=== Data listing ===
___
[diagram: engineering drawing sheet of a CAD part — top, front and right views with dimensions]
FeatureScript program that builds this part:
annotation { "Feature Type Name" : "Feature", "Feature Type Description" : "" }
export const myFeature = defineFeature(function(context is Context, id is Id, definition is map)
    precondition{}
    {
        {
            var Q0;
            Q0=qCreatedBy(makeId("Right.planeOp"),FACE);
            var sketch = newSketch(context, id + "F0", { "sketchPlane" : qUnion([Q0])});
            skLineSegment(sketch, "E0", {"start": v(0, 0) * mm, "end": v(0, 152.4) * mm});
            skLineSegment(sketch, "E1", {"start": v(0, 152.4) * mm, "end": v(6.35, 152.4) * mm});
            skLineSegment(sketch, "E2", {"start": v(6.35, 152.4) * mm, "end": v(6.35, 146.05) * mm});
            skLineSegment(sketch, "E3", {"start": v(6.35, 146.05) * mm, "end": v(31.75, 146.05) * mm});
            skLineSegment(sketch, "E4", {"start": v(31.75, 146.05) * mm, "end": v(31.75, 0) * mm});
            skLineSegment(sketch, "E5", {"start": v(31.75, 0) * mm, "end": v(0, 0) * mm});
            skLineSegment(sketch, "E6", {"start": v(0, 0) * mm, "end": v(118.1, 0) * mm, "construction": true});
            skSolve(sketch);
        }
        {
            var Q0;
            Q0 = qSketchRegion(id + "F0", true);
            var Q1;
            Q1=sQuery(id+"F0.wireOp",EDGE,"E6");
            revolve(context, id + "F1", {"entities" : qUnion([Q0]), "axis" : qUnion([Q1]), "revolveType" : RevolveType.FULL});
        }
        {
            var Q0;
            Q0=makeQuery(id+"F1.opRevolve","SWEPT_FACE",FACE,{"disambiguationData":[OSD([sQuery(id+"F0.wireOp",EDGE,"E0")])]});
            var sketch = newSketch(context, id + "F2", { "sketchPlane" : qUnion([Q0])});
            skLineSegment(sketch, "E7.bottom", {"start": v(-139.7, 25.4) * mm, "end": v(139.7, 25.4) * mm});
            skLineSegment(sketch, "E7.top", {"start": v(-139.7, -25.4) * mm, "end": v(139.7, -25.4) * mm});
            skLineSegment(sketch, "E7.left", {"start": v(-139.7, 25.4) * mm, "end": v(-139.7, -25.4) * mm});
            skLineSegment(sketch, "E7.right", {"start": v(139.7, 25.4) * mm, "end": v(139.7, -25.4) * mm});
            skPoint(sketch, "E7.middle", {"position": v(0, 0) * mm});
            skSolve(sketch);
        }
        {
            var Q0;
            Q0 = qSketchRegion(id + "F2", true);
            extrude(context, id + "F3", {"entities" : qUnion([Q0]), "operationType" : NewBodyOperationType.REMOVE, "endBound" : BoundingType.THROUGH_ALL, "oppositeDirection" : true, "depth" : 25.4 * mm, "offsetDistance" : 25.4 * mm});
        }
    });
___
=== The task ===
Update the lines from the start of the material up to and including the line with "export const myFeature", changing "Feature Type Description" to "Feature Type Summary" and leaving everything else as it is.

=== Exercise response ===
[diagram: engineering drawing sheet of a CAD part — top, front and right views with dimensions]
FeatureScript program that builds this part:
annotation { "Feature Type Name" : "Feature", "Feature Type Summary" : "" }
export const myFeature = defineFeature(function(context is Context, id is Id, definition is map)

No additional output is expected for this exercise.